#### [Your objective]
Reproduce each entry exactly.

#### [Given data]
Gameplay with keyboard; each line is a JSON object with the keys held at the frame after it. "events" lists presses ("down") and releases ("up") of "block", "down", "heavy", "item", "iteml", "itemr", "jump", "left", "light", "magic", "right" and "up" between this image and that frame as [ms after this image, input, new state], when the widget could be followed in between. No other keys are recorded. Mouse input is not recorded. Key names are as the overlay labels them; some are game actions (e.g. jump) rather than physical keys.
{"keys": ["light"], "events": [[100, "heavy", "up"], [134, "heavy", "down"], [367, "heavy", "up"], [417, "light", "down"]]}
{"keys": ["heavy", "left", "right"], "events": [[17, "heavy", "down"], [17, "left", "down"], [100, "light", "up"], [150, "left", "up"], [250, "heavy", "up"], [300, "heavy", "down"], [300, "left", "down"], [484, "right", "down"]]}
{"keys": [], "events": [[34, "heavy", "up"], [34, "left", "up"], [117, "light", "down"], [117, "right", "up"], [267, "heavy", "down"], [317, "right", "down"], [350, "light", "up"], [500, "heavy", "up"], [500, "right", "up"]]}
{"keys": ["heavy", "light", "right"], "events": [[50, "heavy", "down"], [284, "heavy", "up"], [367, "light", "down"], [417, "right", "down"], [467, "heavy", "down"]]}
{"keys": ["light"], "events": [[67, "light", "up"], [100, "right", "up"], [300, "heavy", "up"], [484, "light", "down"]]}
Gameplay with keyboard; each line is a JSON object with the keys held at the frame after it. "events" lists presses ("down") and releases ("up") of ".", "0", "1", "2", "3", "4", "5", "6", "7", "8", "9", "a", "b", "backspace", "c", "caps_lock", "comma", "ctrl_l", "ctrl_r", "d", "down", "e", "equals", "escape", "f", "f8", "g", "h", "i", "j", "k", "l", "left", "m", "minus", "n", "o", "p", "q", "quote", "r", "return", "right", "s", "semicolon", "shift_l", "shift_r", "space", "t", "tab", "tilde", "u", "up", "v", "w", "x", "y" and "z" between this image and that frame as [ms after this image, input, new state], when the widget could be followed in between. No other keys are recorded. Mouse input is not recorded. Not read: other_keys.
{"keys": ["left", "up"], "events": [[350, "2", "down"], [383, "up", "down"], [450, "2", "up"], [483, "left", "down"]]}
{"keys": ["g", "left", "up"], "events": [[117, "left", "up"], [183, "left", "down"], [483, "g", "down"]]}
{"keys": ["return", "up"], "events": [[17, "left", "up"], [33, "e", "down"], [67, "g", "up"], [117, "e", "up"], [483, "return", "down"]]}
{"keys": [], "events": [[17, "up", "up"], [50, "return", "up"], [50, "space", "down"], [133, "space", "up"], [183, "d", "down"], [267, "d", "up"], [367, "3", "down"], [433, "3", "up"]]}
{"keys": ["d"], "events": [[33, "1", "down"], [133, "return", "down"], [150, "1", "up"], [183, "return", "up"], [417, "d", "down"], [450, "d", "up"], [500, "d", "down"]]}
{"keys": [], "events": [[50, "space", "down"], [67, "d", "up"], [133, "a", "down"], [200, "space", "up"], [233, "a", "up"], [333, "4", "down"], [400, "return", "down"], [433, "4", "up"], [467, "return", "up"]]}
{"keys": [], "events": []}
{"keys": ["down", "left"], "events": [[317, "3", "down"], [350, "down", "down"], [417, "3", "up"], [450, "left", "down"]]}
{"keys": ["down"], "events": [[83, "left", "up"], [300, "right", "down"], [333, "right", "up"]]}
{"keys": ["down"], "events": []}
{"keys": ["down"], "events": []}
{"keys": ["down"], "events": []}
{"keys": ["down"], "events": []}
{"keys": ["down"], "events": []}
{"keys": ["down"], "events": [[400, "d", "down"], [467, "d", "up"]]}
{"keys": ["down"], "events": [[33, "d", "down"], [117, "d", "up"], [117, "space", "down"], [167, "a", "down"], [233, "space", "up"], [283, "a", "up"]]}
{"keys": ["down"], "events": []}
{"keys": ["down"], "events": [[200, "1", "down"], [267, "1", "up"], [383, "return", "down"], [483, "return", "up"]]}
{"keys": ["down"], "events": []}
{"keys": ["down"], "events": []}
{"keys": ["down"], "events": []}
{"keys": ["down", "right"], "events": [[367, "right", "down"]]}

#### [Task answer]
Gameplay with keyboard; each line is a JSON object with the keys held at the frame after it. "events" lists presses ("down") and releases ("up") of "block", "down", "heavy", "item", "iteml", "itemr", "jump", "left", "light", "magic", "right" and "up" between this image and that frame as [ms after this image, input, new state], when the widget could be followed in between. No other keys are recorded. Mouse input is not recorded. Key names are as the overlay labels them; some are game actions (e.g. jump) rather than physical keys.
{"keys": ["light"], "events": [[100, "heavy", "up"], [134, "heavy", "down"], [367, "heavy", "up"], [417, "light", "down"]]}
{"keys": ["heavy", "left", "right"], "events": [[17, "heavy", "down"], [17, "left", "down"], [100, "light", "up"], [150, "left", "up"], [250, "heavy", "up"], [300, "heavy", "down"], [300, "left", "down"], [484, "right", "down"]]}
{"keys": [], "events": [[34, "heavy", "up"], [34, "left", "up"], [117, "light", "down"], [117, "right", "up"], [267, "heavy", "down"], [317, "right", "down"], [350, "light", "up"], [500, "heavy", "up"], [500, "right", "up"]]}
{"keys": ["heavy", "light", "right"], "events": [[50, "heavy", "down"], [284, "heavy", "up"], [367, "light", "down"], [417, "right", "down"], [467, "heavy", "down"]]}
{"keys": ["light"], "events": [[67, "light", "up"], [100, "right", "up"], [300, "heavy", "up"], [484, "light", "down"]]}
Gameplay with keyboard; each line is a JSON object with the keys held at the frame after it. "events" lists presses ("down") and releases ("up") of ".", "0", "1", "2", "3", "4", "5", "6", "7", "8", "9", "a", "b", "backspace", "c", "caps_lock", "comma", "ctrl_l", "ctrl_r", "d", "down", "e", "equals", "escape", "f", "f8", "g", "h", "i", "j", "k", "l", "left", "m", "minus", "n", "o", "p", "q", "quote", "r", "return", "right", "s", "semicolon", "shift_l", "shift_r", "space", "t", "tab", "tilde", "u", "up", "v", "w", "x", "y" and "z" between this image and that frame as [ms after this image, input, new state], when the widget could be followed in between. No other keys are recorded. Mouse input is not recorded. Not read: other_keys.
{"keys": ["left", "up"], "events": [[350, "2", "down"], [383, "up", "down"], [450, "2", "up"], [483, "left", "down"]]}
{"keys": ["g", "left", "up"], "events": [[117, "left", "up"], [183, "left", "down"], [483, "g", "down"]]}
{"keys": ["return", "up"], "events": [[17, "left", "up"], [33, "e", "down"], [67, "g", "up"], [117, "e", "up"], [483, "return", "down"]]}
{"keys": [], "events": [[17, "up", "up"], [50, "return", "up"], [50, "space", "down"], [133, "space", "up"], [183, "d", "down"], [267, "d", "up"], [367, "3", "down"], [433, "3", "up"]]}
{"keys": ["d"], "events": [[33, "1", "down"], [133, "return", "down"], [150, "1", "up"], [183, "return", "up"], [417, "d", "down"], [450, "d", "up"], [500, "d", "down"]]}
{"keys": [], "events": [[50, "space", "down"], [67, "d", "up"], [133, "a", "down"], [200, "space", "up"], [233, "a", "up"], [333, "4", "down"], [400, "return", "down"], [433, "4", "up"], [467, "return", "up"]]}
{"keys": [], "events": []}
{"keys": ["down", "left"], "events": [[317, "3", "down"], [350, "down", "down"], [417, "3", "up"], [450, "left", "down"]]}
{"keys": ["down"], "events": [[83, "left", "up"], [300, "right", "down"], [333, "right", "up"]]}
{"keys": ["down"], "events": []}
{"keys": ["down"], "events": []}
{"keys": ["down"], "events": []}
{"keys": ["down"], "events": []}
{"keys": ["down"], "events": []}
{"keys": ["down"], "events": [[400, "d", "down"], [467, "d", "up"]]}
{"keys": ["down"], "events": [[33, "d", "down"], [117, "d", "up"], [117, "space", "down"], [167, "a", "down"], [233, "space", "up"], [283, "a", "up"]]}
{"keys": ["down"], "events": []}
{"keys": ["down"], "events": [[200, "1", "down"], [267, "1", "up"], [383, "return", "down"], [483, "return", "up"]]}
{"keys": ["down"], "events": []}
{"keys": ["down"], "events": []}
{"keys": ["down"], "events": []}
{"keys": ["down", "right"], "events": [[367, "right", "down"]]}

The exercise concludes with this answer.